[Stored data Boundary: Start]
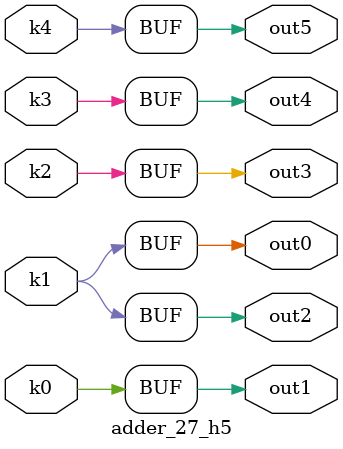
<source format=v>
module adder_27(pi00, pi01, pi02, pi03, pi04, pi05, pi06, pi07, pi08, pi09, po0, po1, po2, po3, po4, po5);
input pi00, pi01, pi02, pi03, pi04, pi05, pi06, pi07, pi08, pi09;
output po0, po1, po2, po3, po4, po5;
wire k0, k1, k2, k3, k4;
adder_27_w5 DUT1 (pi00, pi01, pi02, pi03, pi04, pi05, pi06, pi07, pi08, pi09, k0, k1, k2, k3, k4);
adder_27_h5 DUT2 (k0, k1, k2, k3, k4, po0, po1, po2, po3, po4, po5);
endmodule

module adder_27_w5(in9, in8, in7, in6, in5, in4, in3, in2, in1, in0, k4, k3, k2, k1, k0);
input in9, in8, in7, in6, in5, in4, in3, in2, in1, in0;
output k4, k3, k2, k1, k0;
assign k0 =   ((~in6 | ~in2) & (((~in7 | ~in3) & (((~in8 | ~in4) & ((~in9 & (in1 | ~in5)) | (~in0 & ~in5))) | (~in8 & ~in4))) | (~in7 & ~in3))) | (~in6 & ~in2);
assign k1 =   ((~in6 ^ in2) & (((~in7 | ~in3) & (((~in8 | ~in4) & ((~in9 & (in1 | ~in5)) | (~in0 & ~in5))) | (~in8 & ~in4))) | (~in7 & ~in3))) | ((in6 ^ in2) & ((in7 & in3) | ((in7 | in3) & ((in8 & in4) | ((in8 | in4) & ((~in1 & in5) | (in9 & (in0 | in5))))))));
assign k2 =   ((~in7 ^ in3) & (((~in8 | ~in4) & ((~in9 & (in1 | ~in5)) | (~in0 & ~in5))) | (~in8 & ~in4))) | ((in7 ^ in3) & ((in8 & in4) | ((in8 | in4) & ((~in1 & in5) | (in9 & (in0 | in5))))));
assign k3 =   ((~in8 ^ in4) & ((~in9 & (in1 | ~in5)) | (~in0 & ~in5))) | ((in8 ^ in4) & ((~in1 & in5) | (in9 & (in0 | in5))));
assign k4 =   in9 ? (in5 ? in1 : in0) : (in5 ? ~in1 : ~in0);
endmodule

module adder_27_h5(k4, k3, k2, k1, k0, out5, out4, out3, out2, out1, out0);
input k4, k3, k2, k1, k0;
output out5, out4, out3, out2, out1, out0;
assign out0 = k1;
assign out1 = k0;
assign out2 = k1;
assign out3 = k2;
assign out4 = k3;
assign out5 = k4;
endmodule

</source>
[Stored data Boundary: End]
[Stored data Boundary: Start]
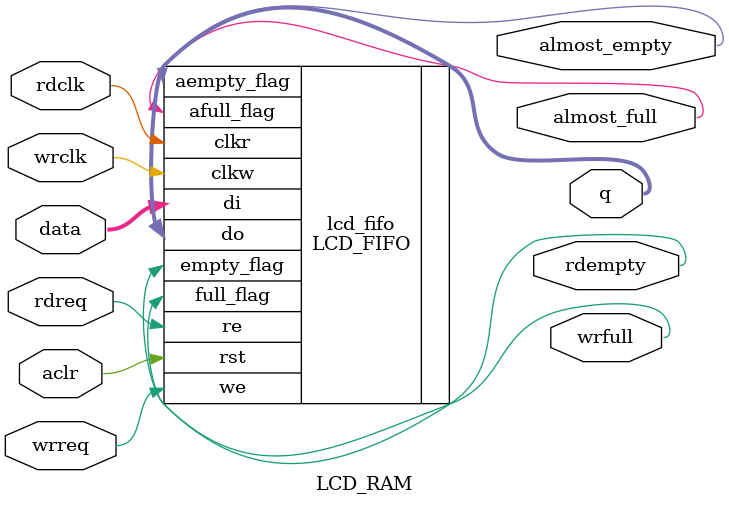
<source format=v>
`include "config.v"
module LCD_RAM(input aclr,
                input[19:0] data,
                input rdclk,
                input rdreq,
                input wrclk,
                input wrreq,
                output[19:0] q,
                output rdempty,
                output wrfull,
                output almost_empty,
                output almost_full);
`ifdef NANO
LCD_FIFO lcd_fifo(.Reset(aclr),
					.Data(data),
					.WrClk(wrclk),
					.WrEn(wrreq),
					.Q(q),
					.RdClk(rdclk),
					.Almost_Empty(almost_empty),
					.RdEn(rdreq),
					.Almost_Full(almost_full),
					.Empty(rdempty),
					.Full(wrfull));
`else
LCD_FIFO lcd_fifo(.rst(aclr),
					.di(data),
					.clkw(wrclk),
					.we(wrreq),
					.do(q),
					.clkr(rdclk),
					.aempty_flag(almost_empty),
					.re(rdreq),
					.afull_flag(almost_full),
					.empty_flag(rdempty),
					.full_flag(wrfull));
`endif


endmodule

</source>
[Stored data Boundary: End]
[Stored data Boundary: Start]
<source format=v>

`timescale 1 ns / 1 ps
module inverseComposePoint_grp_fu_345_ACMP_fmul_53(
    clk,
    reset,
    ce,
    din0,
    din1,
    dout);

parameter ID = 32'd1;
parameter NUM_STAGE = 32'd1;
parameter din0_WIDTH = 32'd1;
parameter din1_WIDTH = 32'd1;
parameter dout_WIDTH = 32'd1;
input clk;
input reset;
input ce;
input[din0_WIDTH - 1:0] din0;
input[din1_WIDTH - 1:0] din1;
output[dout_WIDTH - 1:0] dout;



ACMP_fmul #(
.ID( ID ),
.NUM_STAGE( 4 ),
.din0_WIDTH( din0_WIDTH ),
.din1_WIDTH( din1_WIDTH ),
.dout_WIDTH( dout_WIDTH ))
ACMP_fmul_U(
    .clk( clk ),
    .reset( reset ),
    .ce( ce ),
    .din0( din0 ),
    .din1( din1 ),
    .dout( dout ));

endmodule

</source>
[Stored data Boundary: End]
■ **Task prompt**:
Working from the material above, retype exactly the lines from the one with "input in9, in8, in7, in6, in5, in4, in3, in2, in1, in0;" through the one with "(in0 | in5))))))));", both included, and only those lines.

■ **Your solution**:
input in9, in8, in7, in6, in5, in4, in3, in2, in1, in0;
output k4, k3, k2, k1, k0;
assign k0 =   ((~in6 | ~in2) & (((~in7 | ~in3) & (((~in8 | ~in4) & ((~in9 & (in1 | ~in5)) | (~in0 & ~in5))) | (~in8 & ~in4))) | (~in7 & ~in3))) | (~in6 & ~in2);
assign k1 =   ((~in6 ^ in2) & (((~in7 | ~in3) & (((~in8 | ~in4) & ((~in9 & (in1 | ~in5)) | (~in0 & ~in5))) | (~in8 & ~in4))) | (~in7 & ~in3))) | ((in6 ^ in2) & ((in7 & in3) | ((in7 | in3) & ((in8 & in4) | ((in8 | in4) & ((~in1 & in5) | (in9 & (in0 | in5))))))));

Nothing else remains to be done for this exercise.